Some of the women Lane encountered were as young as 13–the same age Lane was when she made the George Roy Hill film A Little Romance (1979). 
That film, which also starred Laurence Olivier, put her on the cover of Time magazine as one of “Hollywood’s Whiz Kids.” She’s gone on to star in four Francis Ford Coppola films, sizzled in Unfaithful, received an Emmy nomination for Lonesome Dove and appears next year in Superman: Man of Steel. Did she have any kind of a “There but for the grace of God go I” moment, I asked, meeting these young women? 
“It’s really unfair that people have to be saved rather than being able to just have an opportunity,” she said after a thoughtful pause. “And these people want opportunity, and they have the possibility of getting it if enough people agree that they ought to.”
Lane has gone so far as to bring her teenage daughter to Rwanda four years ago “to see first hand the healing and the work” that goes on through an organization she supports, Heifer International. “I wanted her to see the aide in action.”

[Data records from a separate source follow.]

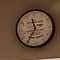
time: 11:35
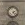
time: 2:23
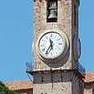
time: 11:35
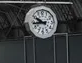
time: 9:43
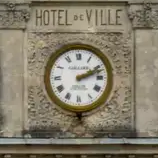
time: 2:11
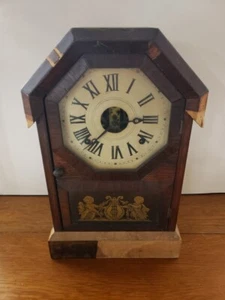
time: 7:14
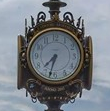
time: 7:32
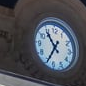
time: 10:34
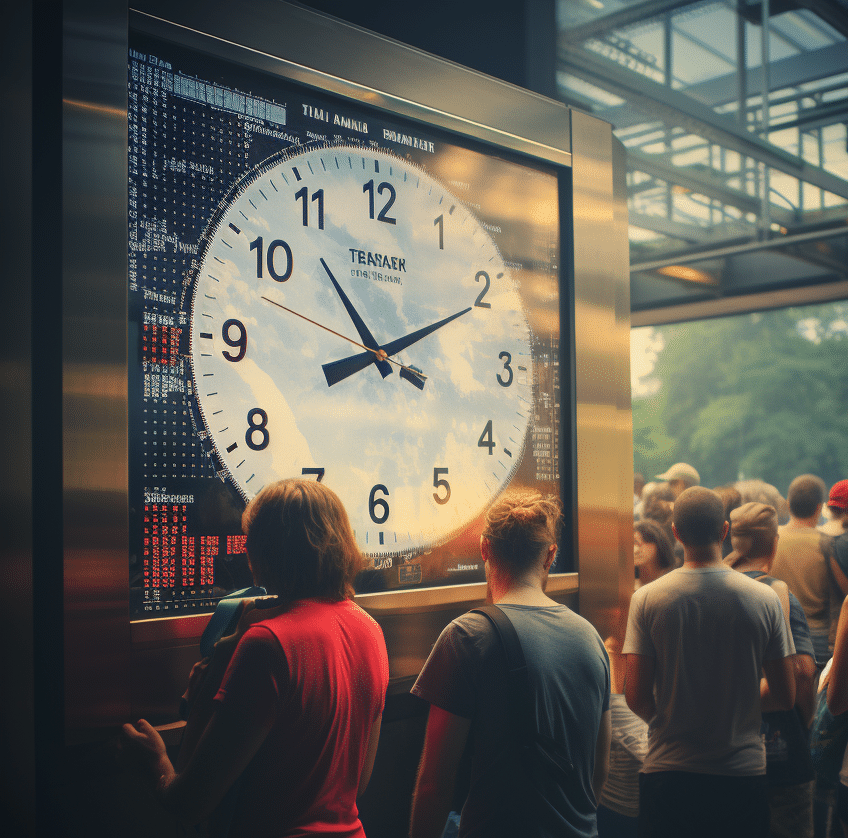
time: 8:10
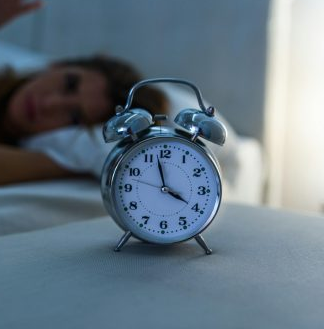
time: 3:57
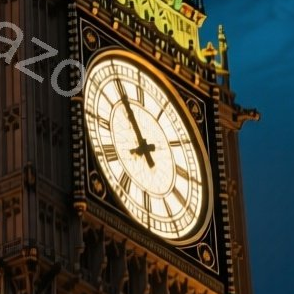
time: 7:54
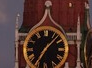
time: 7:07
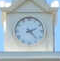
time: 2:22
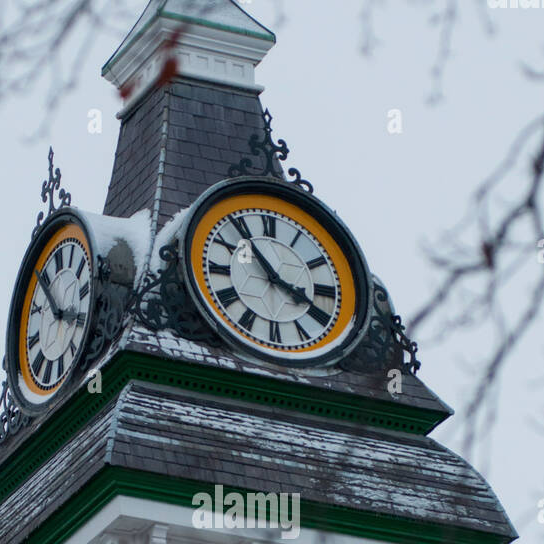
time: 3:53
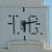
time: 6:12
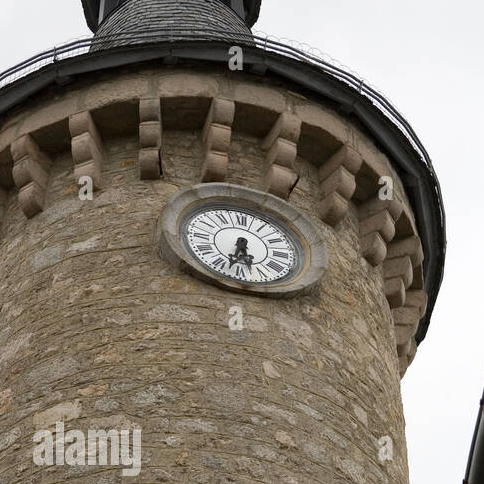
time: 5:32
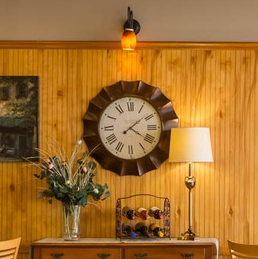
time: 4:08
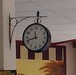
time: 11:42
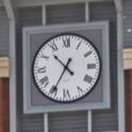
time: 10:34
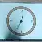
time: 12:34
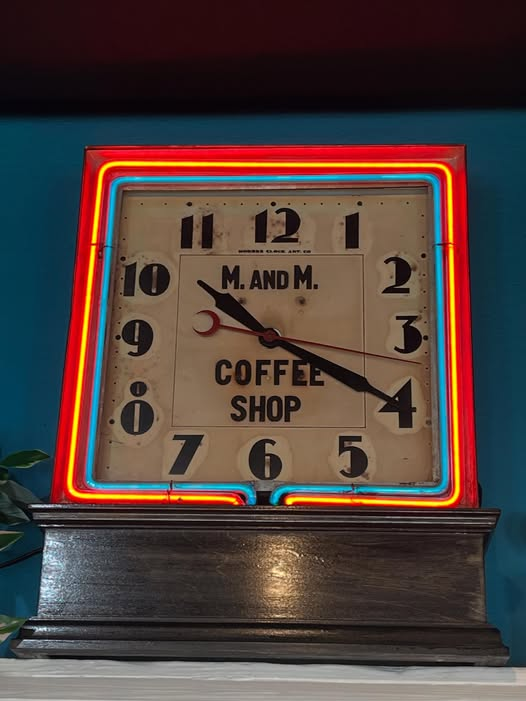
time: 10:20
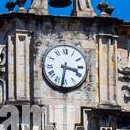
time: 3:31
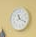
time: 11:19
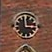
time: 12:14
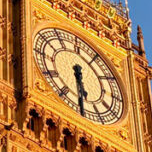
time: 5:30
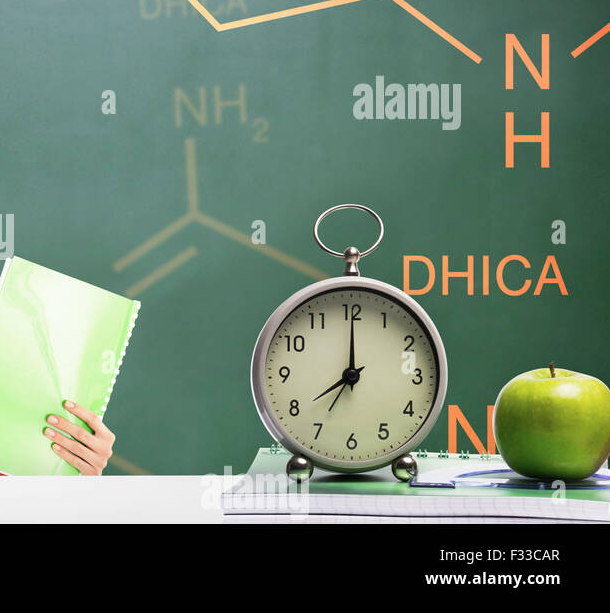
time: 8:00
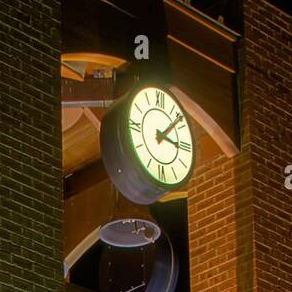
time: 3:07
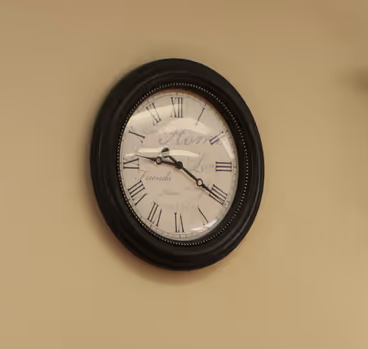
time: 9:20
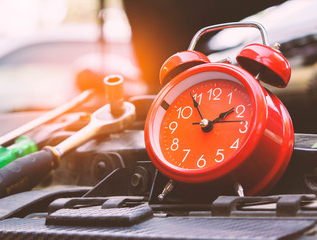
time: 1:54
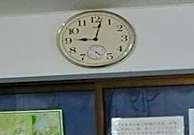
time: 9:02
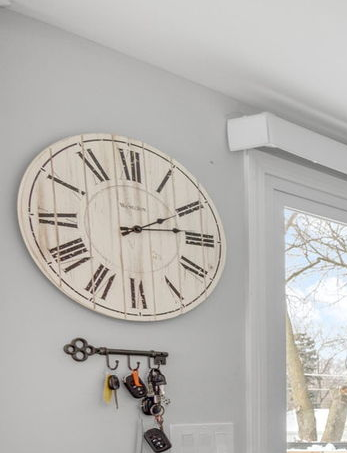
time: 2:13
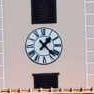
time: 1:22
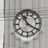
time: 11:20
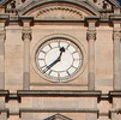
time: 12:37
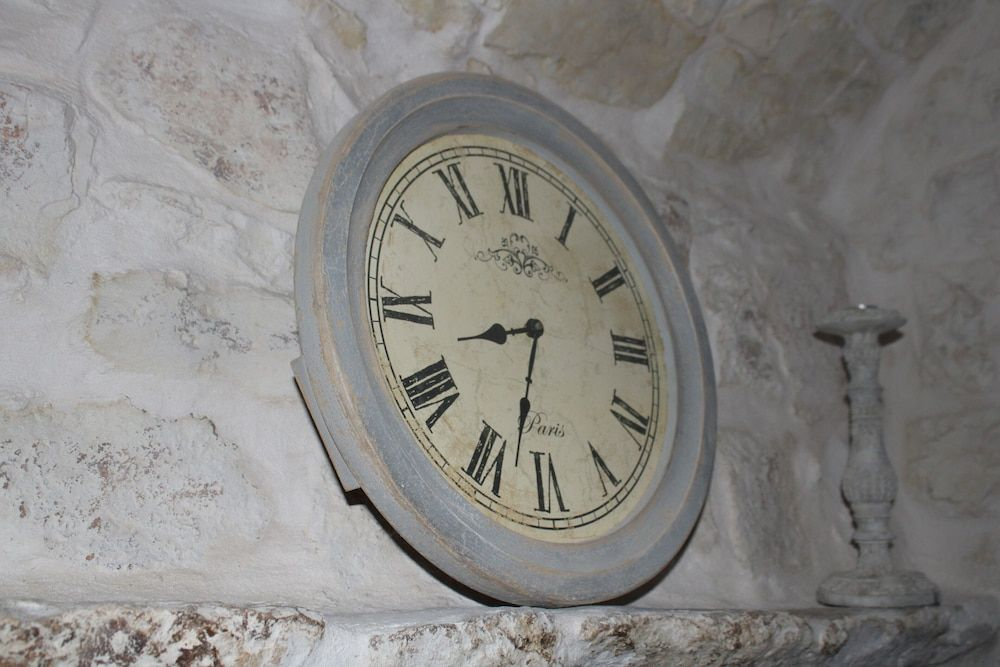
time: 8:32
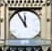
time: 11:54
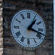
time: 1:18
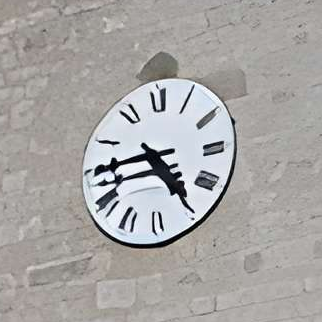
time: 4:44
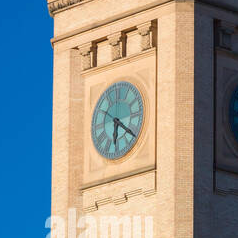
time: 6:20
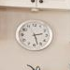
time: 2:27
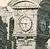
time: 5:45
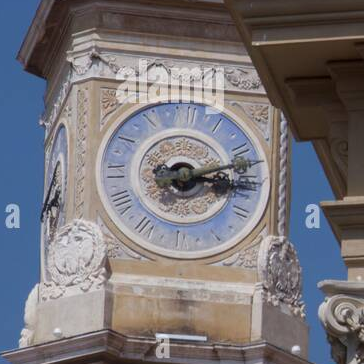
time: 3:12
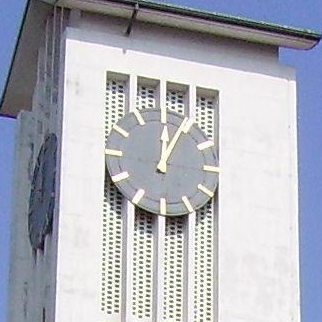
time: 12:04
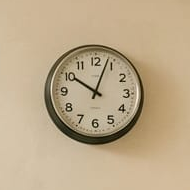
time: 10:03
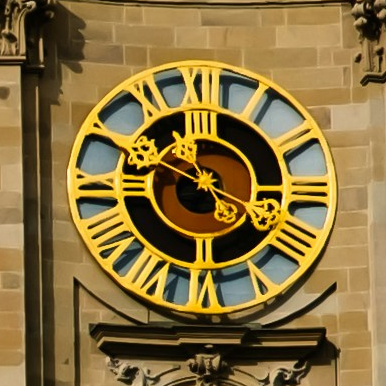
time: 10:49
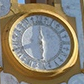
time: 5:59
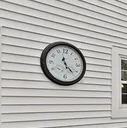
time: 11:23
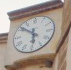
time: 5:51
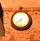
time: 7:38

Had to follow her out the hotel to ask a question that has been bugging me for years. I happen to have a 16mm print of A Little Romance, a sweet film shot in Europe about an American teen who falls for a young French boy played by Thelonious Bernard, then just 14. “What ever happened to that guy?” I asked.
“I don’t know,” said Lane, who hasn’t seen him since. “I remember him saying he wasn’t a fan of the experience at the time and he’d rather be a mathematician or a farmer.”
According to Wikipedia, he’s a dentist in Namtes. Bingo.